Beneath this instruction is a block of data; output from it exactly the lines that run from the one containing "index tip: (435, 1234)" through the one containing "thumb cmc: (811, 988)", inclusive.

◆ **STUDY MATERIAL**:
- - - -

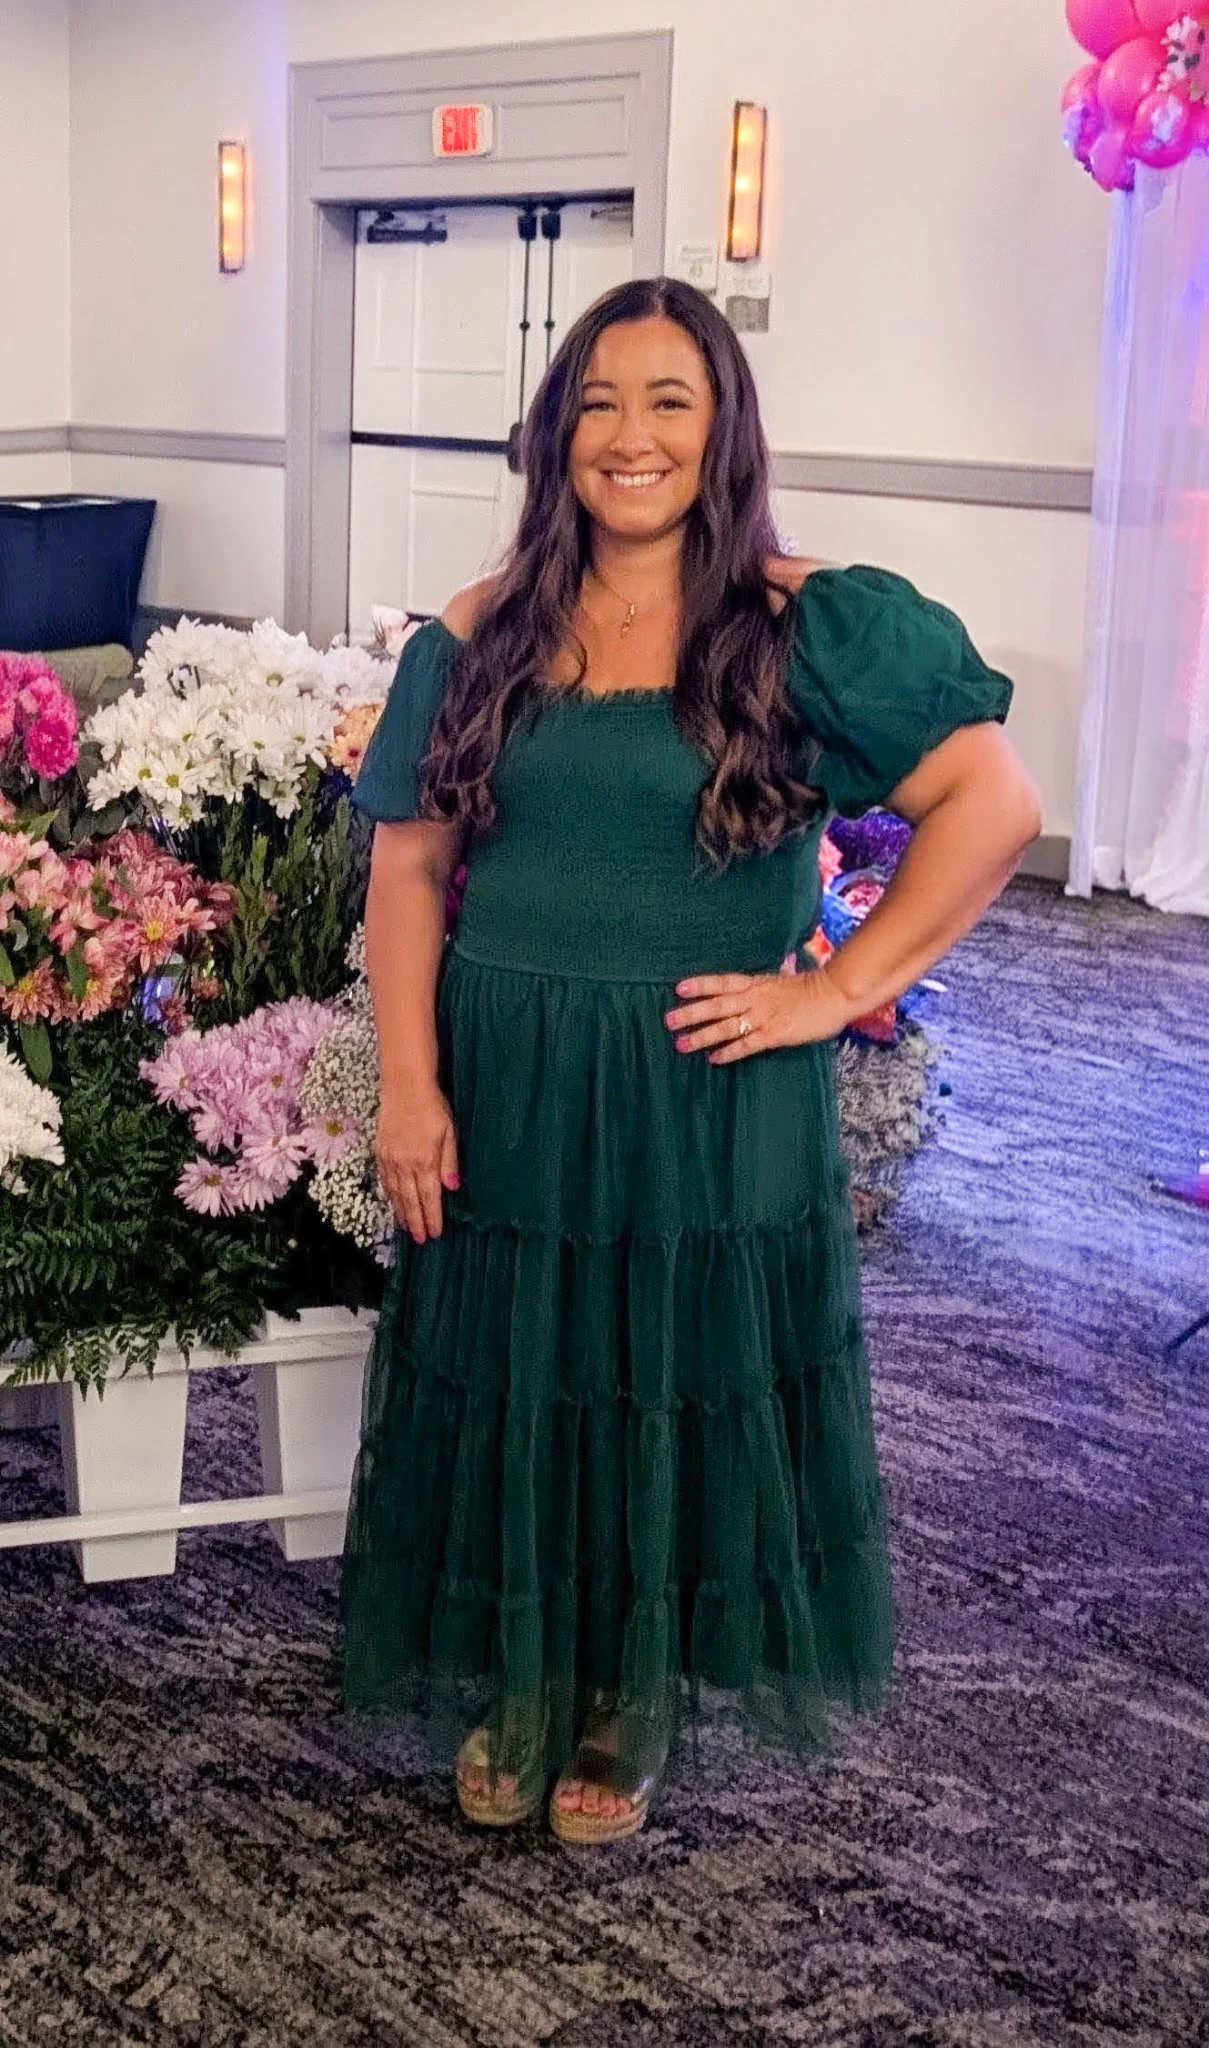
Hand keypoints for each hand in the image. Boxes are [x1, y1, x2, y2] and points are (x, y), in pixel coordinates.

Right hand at [376, 1085, 459, 1242]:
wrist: (404, 1087)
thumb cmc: (432, 1107)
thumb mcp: (449, 1132)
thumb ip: (449, 1162)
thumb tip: (452, 1188)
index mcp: (425, 1161)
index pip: (429, 1197)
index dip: (432, 1217)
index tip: (435, 1234)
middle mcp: (405, 1164)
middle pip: (411, 1200)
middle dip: (416, 1222)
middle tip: (421, 1240)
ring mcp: (390, 1159)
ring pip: (396, 1193)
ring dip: (402, 1213)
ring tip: (407, 1228)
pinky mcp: (381, 1152)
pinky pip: (385, 1180)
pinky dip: (390, 1195)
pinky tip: (394, 1203)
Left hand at [665, 963, 853, 1064]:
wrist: (834, 994)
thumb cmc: (811, 988)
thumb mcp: (780, 981)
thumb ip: (762, 987)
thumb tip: (749, 989)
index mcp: (756, 983)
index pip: (722, 982)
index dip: (700, 985)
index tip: (678, 988)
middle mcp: (754, 998)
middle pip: (716, 1005)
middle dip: (691, 1013)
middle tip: (669, 1021)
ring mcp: (763, 1016)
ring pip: (726, 1026)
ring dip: (702, 1036)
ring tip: (682, 1044)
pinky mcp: (774, 1034)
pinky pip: (746, 1045)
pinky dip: (729, 1052)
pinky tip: (714, 1059)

- - - -

◆ **FINISHED TASK**:
index tip: (435, 1234)
middle mcp: (405, 1164)
middle pip: (411, 1200)
middle dip: (416, 1222)
middle tip: (421, 1240)
ring mcp: (390, 1159)
ring pip: (396, 1193)
ring dip: (402, 1213)
ring tip: (407, 1228)
pinky mcp: (381, 1152)
pinky pip: (385, 1180)
pinky dip: (390, 1195)
pinky tip: (394, 1203)
Left hand at [665, 963, 853, 1064]:
wrist: (834, 994)
thumb cmc: (811, 988)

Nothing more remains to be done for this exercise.